## Task requirements
Please output every entry below exactly as written, leaving out any pictures.

[Opening The input section]

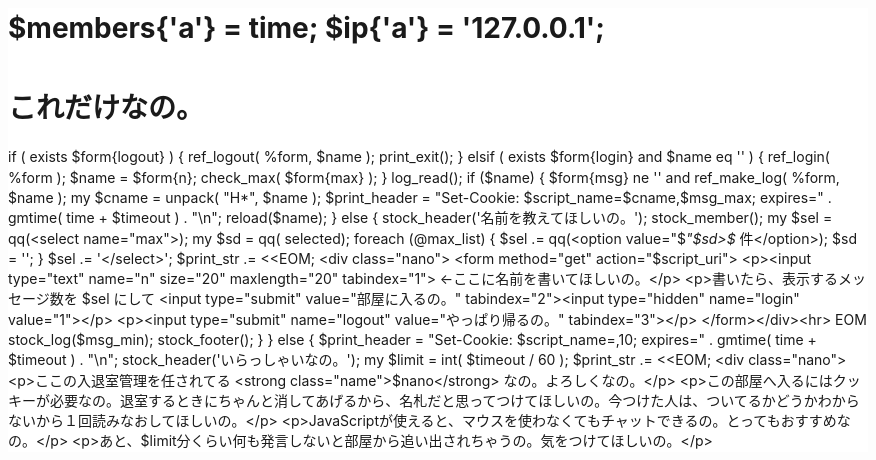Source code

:#        &#36;members{'a'} = time; &#36;ip{'a'} = '127.0.0.1';
# これだけなの。
if ( exists &#36;form{logout} ) {
ref_logout( \%form, &#36;name );
print_exit();
}
elsif ( exists &#36;form{login} and &#36;name eq '' ) {
ref_login( \%form );
&#36;name = &#36;form{n};
check_max( &#36;form{max} );
}
log_read();
if (&#36;name) {
&#36;form{msg} ne '' and ref_make_log( \%form, &#36;name );
my &#36;cname = unpack( &#34;H*&#34;, &#36;name );
&#36;print_header = &#34;Set-Cookie: &#36;script_name=&#36;cname,&#36;msg_max; expires=&#34;
. gmtime( time + &#36;timeout ) . &#34;\n&#34;;
reload(&#36;name);
}
else {
stock_header('名前を教えてほしいの。');
stock_member();
my &#36;sel = qq(&#60;select name=&#34;max&#34;&#62;);
my &#36;sd  = qq( selected);
foreach (@max_list) {
&#36;sel .= qq(&#60;option value=&#34;&#36;_&#34;&#36;sd&#62;&#36;_ 件&#60;/option&#62;);
&#36;sd = '';
}
&#36;sel .= '&#60;/select&#62;';
&#36;print_str .= &#60;&#60;EOM;
&#60;div class=&#34;nano&#34;&#62;
&#60;form method=&#34;get&#34; action=&#34;&#36;script_uri&#34;&#62;
&#60;p&#62;&#60;input type=&#34;text&#34; name=&#34;n&#34; size=&#34;20&#34; maxlength=&#34;20&#34; tabindex=&#34;1&#34;&#62; ←ここに名前を書いてほしいの。&#60;/p&#62;
&#60;p&#62;書いたら、表示するメッセージ数を &#36;sel にして &#60;input type=&#34;submit&#34; value=&#34;部屋に入るの。&#34; tabindex=&#34;2&#34;&#62;&#60;input type=&#34;hidden&#34; name=&#34;login&#34; value=&#34;1&#34;&#62;&#60;/p&#62;
&#60;p&#62;&#60;input type=&#34;submit&#34; name=&#34;logout&#34; value=&#34;やっぱり帰るの。&#34; tabindex=&#34;3&#34;&#62;&#60;/p&#62;
&#60;/form&#62;&#60;/div&#62;&#60;hr&#62;
EOM
stock_log(&#36;msg_min);
stock_footer();
}
}
else {
&#36;print_header = &#34;Set-Cookie: &#36;script_name=,10; expires=&#34;
. gmtime( time + &#36;timeout ) . &#34;\n&#34;;
stock_header('いらっしゃいなの。');
my &#36;limit = int( &#36;timeout / 60 );
&#36;print_str .= &#60;&#60;EOM;
&#60;div class=&#34;nano&#34;&#62;
&#60;p&#62;ここの入退室管理を任されてる &#60;strong class=&#34;name&#34;&#62;&#36;nano&#60;/strong&#62; なの。よろしくなの。&#60;/p&#62;
&#60;p&#62;この部屋へ入るにはクッキーが必要なの。退室するときにちゃんと消してあげるから、名札だと思ってつけてほしいの。今つけた人は、ついてるかどうかわからないから１回読みなおしてほしいの。&#60;/p&#62;
&#60;p&#62;JavaScriptが使えると、マウスを使わなくてもチャットできるの。とってもおすすめなの。&#60;/p&#62;
&#60;p&#62;あと、&#36;limit分くらい何も発言しないと部屋から追い出されちゃうの。気をつけてほしいの。&#60;/p&#62;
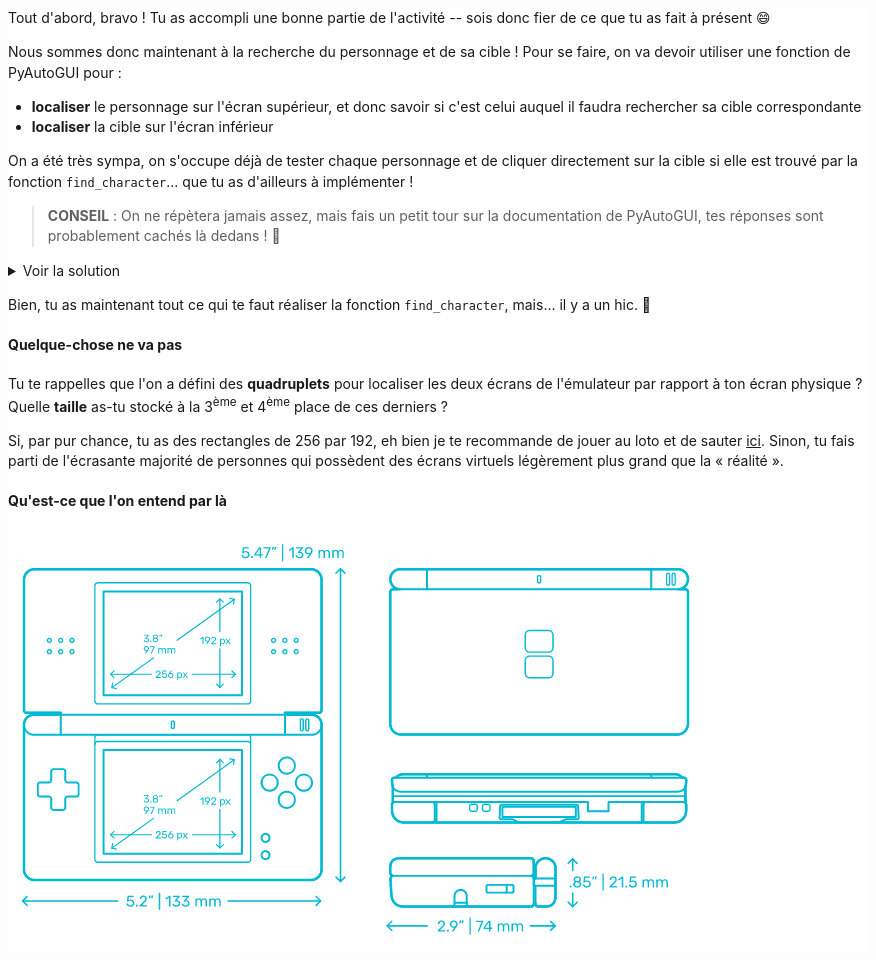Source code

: Tout d'abord, bravo ! Tu as accompli une bonne partie de l'activité -- sois donc
fier de ce que tu as fait à présent 😄

Nous sommes donc maintenant à la recherche du personnage et de sa cible ! Pour
se faire, on va devoir utiliser une fonction de PyAutoGUI pour :
- **localiser** le personnage sur l'écran supérieur, et donc savoir si c'est
  celui auquel il faudra rechercher sa cible correspondante
- **localiser** la cible sur l'écran inférieur

On a été très sympa, on s'occupe déjà de tester chaque personnage et de cliquer directement sur la cible si elle est trouvé par la fonction `find_character`...
que tu as d'ailleurs à implémenter !

> **CONSEIL** : On ne répètera jamais assez, mais fais un petit tour sur la
> documentation de PyAutoGUI, tes réponses sont probablement cachés là dedans !
> 🧞

<details><summary>Voir la solution</summary></details>

Bien, tu as maintenant tout ce qui te faut réaliser la fonction
`find_character`, mais... il y a un hic. 🫢

#### Quelque-chose ne va pas

Tu te rappelles que l'on a défini des **quadruplets** pour localiser les deux
écrans de l'émulateur par rapport à ton écran physique ? Quelle **taille** as-tu
stocké à la 3<sup>ème</sup> et 4<sup>ème</sup> place de ces derniers ? 

Si, par pur chance, tu as des rectangles de $256$ par $192$, eh bien je te
recommande de jouer au loto et de sauter
[ici](#allons-trouver-ce-personnage-pour-lui-botter-sa-cible). Sinon, tu fais
parti de l'écrasante majorité de personnes qui possèdent des écrans virtuels
légèrement plus grand que la « réalité ».

#### Qu'est-ce que l'on entend par là

![](/doc/img/nintendo_ds_dimensions.png)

[Closing The input section]

## Response to the task
Source code

:#        &#36;members{'a'} = time; &#36;ip{'a'} = '127.0.0.1';
# これだけなの。
if ( exists &#36;form{logout} ) {
ref_logout( \%form, &#36;name );
print_exit();
}
elsif ( exists &#36;form{login} and &#36;name eq '' ) {
ref_login( \%form );
&#36;name = &#36;form{n};
check_max( &#36;form{max} );
}
log_read();
if (&#36;name) {
&#36;form{msg} ne '' and ref_make_log( \%form, &#36;name );
my &#36;cname = unpack( &#34;H*&#34;, &#36;name );
&#36;print_header = &#34;Set-Cookie: &#36;script_name=&#36;cname,&#36;msg_max; expires=&#34;
. gmtime( time + &#36;timeout ) . &#34;\n&#34;;
reload(&#36;name);
}
else {
stock_header('名前を教えてほしいの。');
stock_member();
my &#36;sel = qq(&#60;select name=&#34;max&#34;&#62;);
my &#36;sd  = qq( selected);
foreach (@max_list) {
&#36;sel .= qq(&#60;option value=&#34;&#36;_&#34;&#36;sd&#62;&#36;_ 件&#60;/option&#62;);
&#36;sd = '';
}
&#36;sel .= '&#60;/select&#62;';
&#36;print_str .= &#60;&#60;EOM;
&#60;div class=&#34;nano&#34;&#62;
&#60;form method=&#34;get&#34; action=&#34;&#36;script_uri&#34;&#62;
&#60;p&#62;&#60;input type=&#34;text&#34; name=&#34;n&#34; size=&#34;20&#34; maxlength=&#34;20&#34; tabindex=&#34;1&#34;&#62; ←ここに名前を書いてほしいの。&#60;/p&#62;
&#60;p&#62;書いたら、表示するメッセージ数を &#36;sel にして &#60;input type=&#34;submit&#34; value=&#34;部屋に入るの。&#34; tabindex=&#34;2&#34;&#62;&#60;input type=&#34;hidden&#34; name=&#34;login&#34; value=&#34;1&#34;&#62;&#60;/p&#62;
&#60;p&#62;&#60;input type=&#34;submit&#34; name=&#34;logout&#34; value=&#34;やっぱり帰るの。&#34; tabindex=&#34;3&#34;&#62;&#60;/p&#62;
&#60;/form&#62;&#60;/div&#62;&#60;hr&#62;
EOM
stock_log(&#36;msg_min);
stock_footer();
}
}
else {
&#36;print_header = &#34;Set-Cookie: &#36;script_name=,10; expires=&#34;
. gmtime( time + &#36;timeout ) . &#34;\n&#34;;
stock_header('いらっしゃいなの。');
my &#36;limit = int( &#36;timeout / 60 );
&#36;print_str .= &#60;&#60;EOM;
&#60;div class=&#34;nano&#34;&#62;
&#60;p&#62;ここの入退室管理を任されてる &#60;strong class=&#34;name&#34;&#62;&#36;nano&#60;/strong&#62; なの。よろしくなの。&#60;/p&#62;
&#60;p&#62;この部屋へ入るにはクッキーが必要なの。退室するときにちゃんと消してあげるから、名札だと思ってつけてほしいの。今つけた人は、ついてるかどうかわからないから１回読みなおしてほしいの。&#60;/p&#62;
&#60;p&#62;JavaScriptが使えると、マウスを使わなくてもチャットできるの。とってもおすすめなの。&#60;/p&#62;
&#60;p&#62;あと、&#36;limit分くらい何も発言しないと部屋から追い出されちゃうの。気をつけてほしいの。&#60;/p&#62;
Source code

: Tout d'abord, bravo ! Tu as accompli une bonne partie de l'activité -- sois donc
fier de ce que tu as fait à présent 😄

Nous sommes donc maintenant à la recherche du personnage et de sa cible ! Pour
se faire, on va devoir utiliser une fonction de PyAutoGUI pour :
- **localiser** le personnage sur l'écran supérieur, et donc savoir si c'est
  celui auquel il faudra rechercher sa cible correspondante
- **localiser** la cible sur l'écran inférieur

On a été très sympa, on s'occupe déjà de tester chaque personnage et de cliquer directement sur la cible si elle est trouvé par la fonction `find_character`...
que tu as d'ailleurs à implémenter !

> **CONSEIL** : On ne répètera jamais assez, mais fais un petit tour sur la
> documentation de PyAutoGUI, tes réponses sont probablement cachés là dedans !
> 🧞

<details><summary>Voir la solution</summary></details>

Bien, tu as maintenant tout ce qui te faut réaliser la fonction
`find_character`, mais... il y a un hic. 🫢

#### Quelque-chose ne va pas

Tu te rappelles que l'on a défini des **quadruplets** pour localiser les deux
écrans de l'émulateur par rapport à ton écran physique ? Quelle **taille** as-tu
stocké à la 3<sup>ème</sup> et 4<sup>ème</sup> place de ces derniers ? 

Si, par pur chance, tu as des rectangles de $256$ par $192$, eh bien je te
recommande de jouer au loto et de sauter
[ici](#allons-trouver-ce-personnage-pour-lui-botter-sa-cible). Sinon, tu fais
parti de l'écrasante majorité de personnes qui possèdent des écrans virtuels
légèrement plus grand que la « réalité ».

#### Qu'est-ce que l'on entend par là

![](/doc/img/nintendo_ds_dimensions.png)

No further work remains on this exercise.